How does Switzerland's IP box (patent box) regime work for qualifying income?
Switzerland introduced the patent box (Patentbox) regime at the cantonal level following the 2020 Corporate Tax Reform (TRAF). The regime allows companies to pay a reduced cantonal and communal income tax rate on qualifying income from patents and comparable rights. Each canton implements the regime within OECD-compliant limits, meaning the tax reduction applies only to income genuinely derived from Swiss-developed IP — the nexus approach.
Qualifying income includes royalties, licensing fees, and embedded IP income from the sale of products that incorporate patented technology developed in Switzerland. The maximum tax reduction in the patent box is 90% of the qualifying income, meaning only 10% of eligible income is subject to cantonal income tax. At a typical combined cantonal rate of 12%, this equates to an effective tax rate of roughly 1.2% on qualifying IP income.

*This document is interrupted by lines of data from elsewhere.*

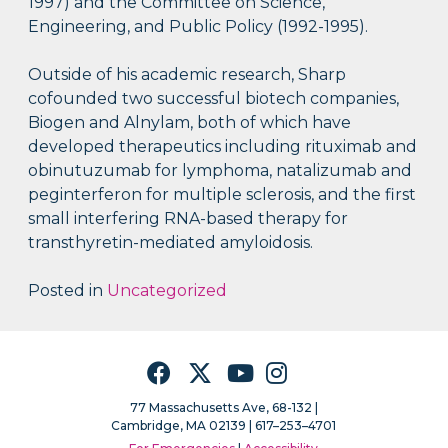
1997) and the Committee on Science,
Engineering, and Public Policy (1992-1995).
Outside of his academic research, Sharp
cofounded two successful biotech companies,
Biogen and Alnylam, both of which have
developed therapeutics including rituximab and
obinutuzumab for lymphoma, natalizumab and
peginterferon for multiple sclerosis, and the first
small interfering RNA-based therapy for
transthyretin-mediated amyloidosis.
Posted in
Uncategorized
Facebook
Twitter
YouTube
Instagram
77 Massachusetts Ave, 68-132 |
Cambridge, MA 02139 | 617–253–4701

To use the box, companies must track and document the connection between R&D expenditure and the income generated (the modified nexus fraction). They must also maintain proper transfer pricing documentation if the IP is licensed to related parties across borders. Cantons also offer an R&D super-deduction of 50% above actual R&D costs, which can be used alongside the patent box. These incentives make Switzerland attractive for technology, pharmaceutical, and medtech companies.
This is general information only, not professional tax advice. Consult a qualified tax professional for your specific situation.